There are problems with all this evidence. There’s a theatricality — explicitly in Brown, but implicitly in the more respectable experiments — which, in itself, will tend to make people behave in a surprising manner by making them feel like actors.
In addition, Brown’s show was rendered meaningless by the care he took in choosing his subjects. He vetted 200 people to find the four he thought most compliant.
Statisticians would call this a gross sampling error. All Brown had shown was that 1.5% of people might, under extreme duress, kill somebody — a surprisingly low number.
On top of that there is the intensity of the experience. Brown’s victims were plainly suffering — and I fear that the three who did commit “murder” may suffer more in years to come as they consider the depths to which they sank.
Crucially, the show required provocateurs whose commitment to the fiction had to be absolute. Their behaviour — repeating certain phrases and words — was hypnotic. The primary subject did, at times, appear to be entranced by the repetitions.
The hypnotic effect is important in all these cases. I was once very effectively hypnotised while I was researching a book. I ended up seeing a flying saucer and was about to be abducted by aliens when the kindly psychologist, Dr David Oakley, yanked me out of my trance.
The doubleness of my state of mind — I both knew I was and knew I wasn’t seeing a saucer — was astounding and suggested our capacity for delusion is like our capacity for evil: real but subtle and hard to define and manage.
I have no doubt that I would have ended up going quite a long way down the road, if not with Brown, at least with Milgram and the rest.
So we should be sceptical of all these attempts to scientise or turn into entertainment what is not just obvious — Stalin, Hitler, Mao, Isis — but also embodied in ancient wisdom: original sin. Evil exists. But this raises the further question: where is it?

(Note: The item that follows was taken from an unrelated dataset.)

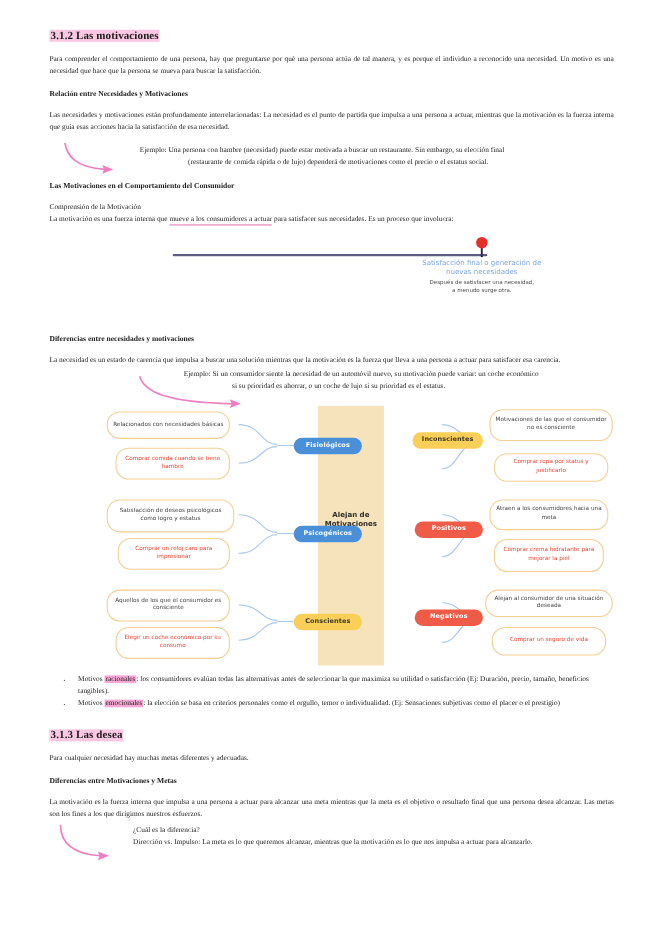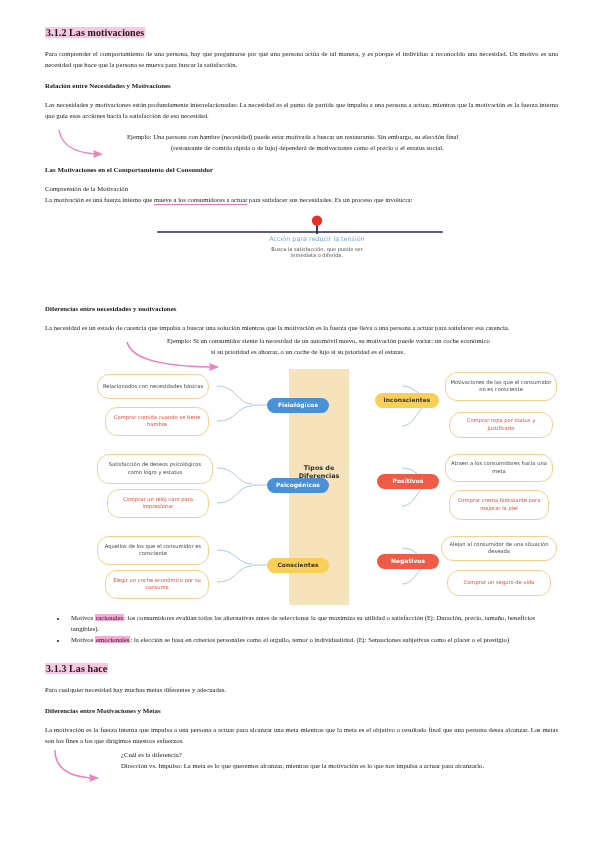"Acción para reducir la tensión" div.tl-node { html: <div> <div> <svg> <rect></rect> <circle></circle> </svg> </div> <div>Acción para reducir la tensión</div> <div>Busca la satisfacción, que puede ser inmediata o diferida.</div> </div> -> none }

Philip Zimbardo, the psychologist who conducted the Stanford prison experiment, concluded that everybody could “turn evil” but that it was not an inherent disposition.
In other words, evil resides in situations, not in people. This echoes the romantic view that we are born innocent but society corrupts us.

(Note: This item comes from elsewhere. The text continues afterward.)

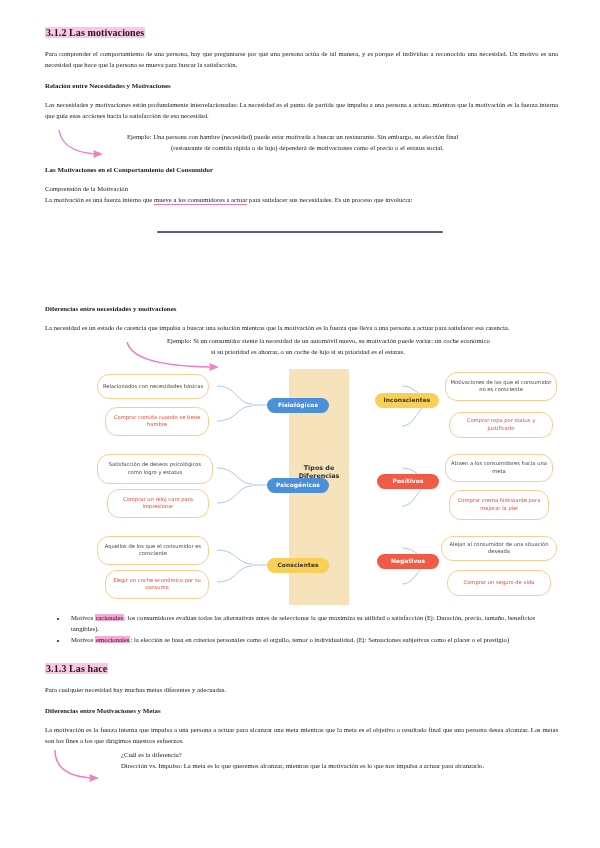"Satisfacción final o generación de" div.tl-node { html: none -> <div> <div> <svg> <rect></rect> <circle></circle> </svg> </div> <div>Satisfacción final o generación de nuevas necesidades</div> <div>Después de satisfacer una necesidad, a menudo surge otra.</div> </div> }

Milgram tended to locate the problems in authority and institutions: “When he merges his person into an organisational structure, a new creature replaces autonomous man, unhindered by the limitations of individual morality, freed of humane inhibition, mindful only of the sanctions of authority.” This would fit neatly with the idea that evil was drawn out of the Germans by bad institutions.

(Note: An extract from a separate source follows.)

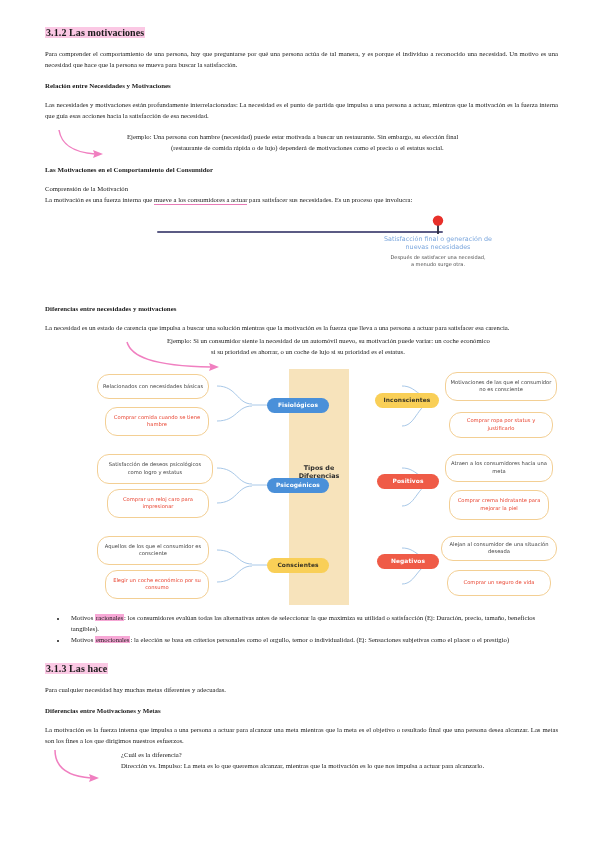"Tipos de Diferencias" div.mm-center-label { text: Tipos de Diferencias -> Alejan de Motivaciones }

I don’t buy any of this. Situations, society and institutions are created by humans, therefore it seems meaningless to me to say that evil is not in people. It must be, or every human society would be perfect.
So it’s in us and we can all fall into the pit of the evil we contain. This is not a reason to get depressed; it’s a reason to celebrate.
For most of us in Britain life is, in historical terms, quite astonishingly comfortable. This cannot be because we have less evil in us than, say, the people of Germany did when the Nazis were in control. It must be, therefore, that the evil is contained, as indeed it is in many countries.
What contains it is the gentle pressure and freedom of social relations and the general benignity of our institutions. This can all be lost in an instant but, for the moment, it is where we, happily, are.
As long as we know that it can all go horribly wrong because of the human capacity for evil, then we have at least one line of defence.
Finally, on reflection, I realise I have been too hard on Derren Brown. His show worked because the four participants weren’t his real subjects; the actors and crew were.
When one actor playing a policeman who had talked a man into snatching a baby was suddenly conscience-stricken — “That’s horrible, that’s horrible,” he moaned — Brown consoled him: “OK, well done for pushing him into it.”
He got them to do something obviously wicked — causing people to suffer for entertainment — and thereby proved that when a TV show is involved, people will do absolutely anything, however vile.